WHO: Corona-Übersterblichkeit in Deutschland doppelt so hoch wie bislang angenommen

Statistisch war die Übersterblichkeit laut der Studie im Jahr 2020 um 0,06 Prozent erhöht und im Jahr 2021 sogar um 0,13 Prozent. Damit hätte Corona die zusätzliche Sterblichkeit bei vergangenen schweren Grippe-Pandemien deutlich übertroffen. Bei der Welle von 1957 lag die Übersterblichkeit bei 0,04 Prozent, 1968 bei 0,03 Prozent und 2009, bei der sogenannten Schweinegrippe, bei 0,005 Prozent.

Die Schätzungen werden von Wissenschaftlern allerdings kontrovers diskutiert. Die Berechnungen basieren vor allem auf einer Betrachtung der Sterblichkeit in der Vergangenheit, wobei die jüngste Vergangenheit stark und die fernere Vergangenheit schwächer gewichtet wird. Schwankt die Sterblichkeit stark von Jahr zu Jahr, kann es zu Verzerrungen kommen, ganz besonders dann, wenn die Jahre vor der Pandemie Jahre mit unterdurchschnittlich wenigen Toten durch Infektionskrankheiten waren.

Das ist möglicherweise im Fall von Deutschland passiert, wo die WHO-Statistiker um William Msemburi von 122.000 zusätzlichen Toten durch die Pandemie ausgehen. Das liegt "deutlich über den verlässlicheren Schätzungen des Statistischen Bundesamts von etwa 70.000 Fällen, und denen aus Studien von De Nicola, Kauermann und Höhle von etwa 35.000 Fällen", sagt Christoph Rothe, Mathematiker und Professor für Statistik an der Universität Mannheim über die Nature-Studie. Auf der anderen Seite geht das Robert Koch-Institut mit rund 160.000 Corona-Toten in Deutschland sogar von einer höheren Zahl aus.

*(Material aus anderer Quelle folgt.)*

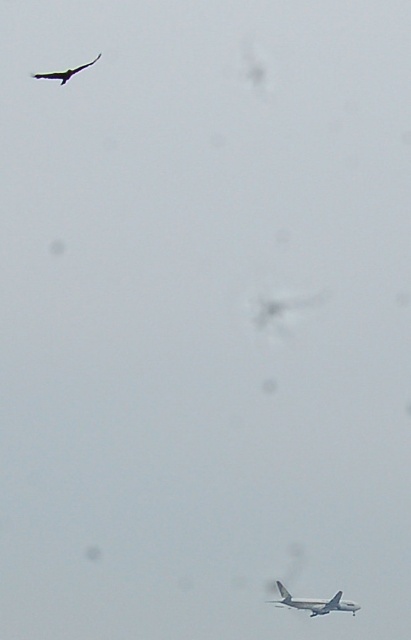
Question: Does silver metallic airplane at lower center have a greater width compared to dark gray feathers at upper left?

Choices:
 (A) yes
 (B) no

Answer: (A)

Question: Is silver metallic airplane at lower center thinner than dark gray feathers at upper left?

Choices:
 (A) yes
 (B) no

Answer: (B)

Question: Among these objects, which one is nearest to the camera?

Choices:
 (A) silver metallic airplane at lower center
 (B) dark gray feathers at upper left

Answer: (B)

Question: Among these points, which one is farthest from the camera?

Choices:
 (A) (69, 68)
 (B) (316, 598)

Answer: (A)

Question: Is silver metallic airplane at lower center to the left of dark gray feathers at upper left from the viewer's perspective?

Choices:
 (A) yes
 (B) no

Answer: (B)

Schätzung hängt von der Qualität demografischer Daten ab

Insgesamt hängt die Berechnung stark von der Qualität der Daten ab, die herangezogen werden. "Das Modell der WHO ist State of the Art, und kann nach den jetzigen Korrekturen zuverlässig die Übersterblichkeit in Ländern mit gut ausgebauten demografischen Meldesystemen messen – das schließt Europa, Nordamerika, Australien, Neuseeland und Teile Asiens und Südamerikas ein", sagt Jonas Schöley vom Max-Planck-Institut für demografische Forschung in Rostock über die jetzt veröffentlichte Studie. Schöley selbst war nicht an der Arbeit beteiligt.

Christoph Rothe hält dagegen die Berechnung einer globalen Übersterblichkeit für kompliziert, "weil es für viele Länder keine verlässlichen Daten zu Sterbefällen vor und während der Pandemie gibt." Für etwa die Hälfte der Länder weltweit liegen demnach keine verlässlichen Daten vor. "Die Autoren schätzen diese Werte daher mithilfe statistischer Verfahren aus den Daten vergleichbarer Länder mit besserer Informationsbasis. Die sich aus dem Verfahren ergebende globale Übersterblichkeit von etwa 14,8 Millionen Todesfällen in den Jahren 2020 und 2021 ist daher mit einer gewissen Unsicherheit verbunden, sollte aber von der richtigen Größenordnung sein", glaubt Rothe.

Übersterblichkeit während der Pandemie nicht mit Toten durch Corona verwechseln

Hanni Ulmer, Professor für Medizinstatistik an der Universität Innsbruck in Österreich, hält die jetzige WHO-Schätzung aufgrund der genannten Mängel bei den Daten für sehr grob und deutliche Abweichungen in einzelnen Ländern für möglich. "Es erscheint zusätzlich notwendig, die Situation in den einzelnen Ländern separat zu beleuchten, damit die Übersterblichkeit durch COVID-19 richtig eingeschätzt werden kann", sagte er in einem Statement.

Für Deutschland haben die Statistiker eine solche separate Berechnung durchgeführt, nachdem das Ergebnis in der ersten Version ihrer Studie mit 195.000 zusätzlichen Todesfällen noch viel höher war. Trotz der Überarbeitung ist die Lücke zu den deutschen Statistiken aber geblieben.

Ulmer hebt hervor, dass es auch für andere Länder Auffälligkeiten gibt. So habe Peru laut der Studie die weltweit höchste Übersterblichkeit während der Pandemie gehabt. "Dort ist es aber offenbar zusätzlich zu starken Denguefieber-Ausbrüchen gekommen." Er sehe die Studie daher nicht als eine Schätzung Zahl der Covid-19-Toten, "sondern als Arbeit zur Übersterblichkeit in den Pandemiejahren 2020 und 2021. Ein kleiner, aber feiner Unterschied, der ja nach Land und Region stark variieren kann."